*****Please do not apply if you are not a US Citizen, or Green Card Holder. Unfortunately, this role does not offer sponsorship*****
Role Overview
We’re seeking an experienced AI engineer who enjoys building real products—not just experiments—and who can take ideas from early sketches to live, customer-facing systems. In this role, you’ll collaborate closely with product and platform partners to design and deliver intelligent features that are secure, scalable, and grounded in sound engineering principles.
You’ll operate with a high degree of autonomy, make thoughtful tradeoff decisions, and move quickly without sacrificing quality.

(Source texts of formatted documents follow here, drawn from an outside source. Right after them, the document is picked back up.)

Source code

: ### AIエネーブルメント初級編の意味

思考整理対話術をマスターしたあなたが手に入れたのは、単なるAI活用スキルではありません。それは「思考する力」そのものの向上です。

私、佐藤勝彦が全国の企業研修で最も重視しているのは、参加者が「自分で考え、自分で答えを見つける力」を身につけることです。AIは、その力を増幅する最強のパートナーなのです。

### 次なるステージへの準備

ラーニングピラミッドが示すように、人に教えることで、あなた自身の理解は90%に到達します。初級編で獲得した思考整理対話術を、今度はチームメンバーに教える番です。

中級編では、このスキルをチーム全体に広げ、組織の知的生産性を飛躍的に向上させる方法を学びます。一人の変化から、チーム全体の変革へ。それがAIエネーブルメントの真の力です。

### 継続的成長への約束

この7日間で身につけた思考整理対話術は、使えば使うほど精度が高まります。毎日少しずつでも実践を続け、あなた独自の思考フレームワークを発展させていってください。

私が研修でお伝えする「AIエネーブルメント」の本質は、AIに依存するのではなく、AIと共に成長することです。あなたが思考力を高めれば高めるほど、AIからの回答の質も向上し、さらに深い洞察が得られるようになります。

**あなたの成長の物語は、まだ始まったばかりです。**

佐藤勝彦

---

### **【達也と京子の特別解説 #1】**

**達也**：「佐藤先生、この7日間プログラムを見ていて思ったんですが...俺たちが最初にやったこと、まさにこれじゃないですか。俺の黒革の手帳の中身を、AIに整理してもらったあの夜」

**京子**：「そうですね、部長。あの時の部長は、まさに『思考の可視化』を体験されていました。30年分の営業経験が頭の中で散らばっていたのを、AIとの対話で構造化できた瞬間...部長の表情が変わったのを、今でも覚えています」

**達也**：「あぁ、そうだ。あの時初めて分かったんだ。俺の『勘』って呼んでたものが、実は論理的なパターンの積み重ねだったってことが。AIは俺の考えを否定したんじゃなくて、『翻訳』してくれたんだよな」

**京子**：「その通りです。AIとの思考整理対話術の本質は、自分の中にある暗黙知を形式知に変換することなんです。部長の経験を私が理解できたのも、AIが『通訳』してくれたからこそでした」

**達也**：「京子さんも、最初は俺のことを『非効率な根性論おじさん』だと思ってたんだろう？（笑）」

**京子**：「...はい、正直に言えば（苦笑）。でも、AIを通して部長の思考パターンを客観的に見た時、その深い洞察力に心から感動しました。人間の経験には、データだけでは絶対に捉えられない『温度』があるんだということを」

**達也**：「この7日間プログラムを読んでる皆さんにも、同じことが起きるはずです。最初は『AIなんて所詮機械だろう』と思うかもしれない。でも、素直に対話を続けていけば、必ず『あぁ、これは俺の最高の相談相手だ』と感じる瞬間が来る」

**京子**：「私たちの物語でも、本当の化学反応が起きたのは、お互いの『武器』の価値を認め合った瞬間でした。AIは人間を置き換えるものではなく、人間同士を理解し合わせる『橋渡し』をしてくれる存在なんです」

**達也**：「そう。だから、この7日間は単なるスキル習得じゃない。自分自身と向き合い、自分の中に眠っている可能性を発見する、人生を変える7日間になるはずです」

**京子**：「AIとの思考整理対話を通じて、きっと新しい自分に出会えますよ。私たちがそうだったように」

This position is well suited for someone who thrives amid ambiguity, adapts easily as priorities shift, and still delivers reliable solutions used by active end users interacting with agent-driven experiences.
What You’ll Work On
Intelligent Feature Delivery
Collaborate with engineers, data scientists, program leaders, and product partners to ship AI-driven capabilities that meaningfully improve how users work.

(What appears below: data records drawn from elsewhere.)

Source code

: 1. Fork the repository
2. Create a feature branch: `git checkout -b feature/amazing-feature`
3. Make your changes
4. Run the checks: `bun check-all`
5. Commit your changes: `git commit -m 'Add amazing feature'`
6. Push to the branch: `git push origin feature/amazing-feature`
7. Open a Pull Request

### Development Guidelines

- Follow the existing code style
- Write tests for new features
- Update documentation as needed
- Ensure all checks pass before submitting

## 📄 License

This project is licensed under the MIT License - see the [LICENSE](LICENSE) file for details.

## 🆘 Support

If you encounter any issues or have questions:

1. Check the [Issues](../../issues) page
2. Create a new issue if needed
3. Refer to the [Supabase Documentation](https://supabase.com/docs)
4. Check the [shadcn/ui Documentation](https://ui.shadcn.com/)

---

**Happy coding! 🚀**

Design and implement agent-based systems that handle reasoning, task decomposition, orchestration, and tool usage across internal and external workflows.
Build and scale modern agent frameworks that integrate tools, MCPs, APIs, and emerging interaction patterns while handling failures, exceptions, and human feedback loops.
Apply validation, attribution, and safety mechanisms that ensure consistent and predictable agent behavior by treating prompts and model outputs as untrusted inputs.
Convert fast-changing product concepts into clear technical approaches and working implementations.
Develop advanced retrieval-based pipelines that allow AI systems to search, combine, and reason over structured and unstructured data sources.
Provide technical leadership in defining how agent orchestration evolves across the organization.
Own features end to end—from prototyping and experimentation through deployment, monitoring, and ongoing support.
Move quickly during discovery phases while maintaining production-quality standards in deployed systems.
Product & Team Collaboration
Work hand-in-hand with product managers to refine scope, user experience, and feasibility as ideas evolve.
Partner with AI platform and infrastructure teams to align on shared tools, patterns, and best practices.
Offer technical guidance that helps teams navigate tradeoffs in a rapidly changing environment.
Act as a stabilizing force between shifting product direction and durable technical execution.
Mentor peers and help elevate the overall quality of AI engineering practices.
Engineering Quality & Safety
Design AI solutions with security and privacy as first-class concerns.
Build systems that are maintainable, testable, and resilient to continuous iteration.
Apply strong software engineering fundamentals, including testing strategies, version control, observability, and documentation.
Proactively identify and address risks related to model behavior, reliability, performance, and misuse.
AI Systems & Integration
Build and integrate solutions using large language models, retrieval-augmented generation, agent-based architectures, and API-driven tool use.
Implement prompt strategies, evaluation methods, and feedback loops to steadily improve system quality.
Embed AI capabilities into existing applications, services, and workflows.
Monitor live systems and continuously optimize for response quality, latency, cost efficiency, and user outcomes.
What You Bring
Required Experience
7+ years of professional software engineering experience, including meaningful work on AI-enabled or intelligent systems.
Strong proficiency in Python, with experience integrating AI/ML or LLM-based services; familiarity with JavaScript or TypeScript for UI-driven or interactive experiences.
Proven ability to work independently and make sound technical decisions under time pressure.
Demonstrated success delivering production systems in environments with evolving requirements.
Solid understanding of software architecture, API design, distributed systems, and data access patterns across relational databases and data platforms.
Working knowledge of security, data privacy, and access control in modern AI systems.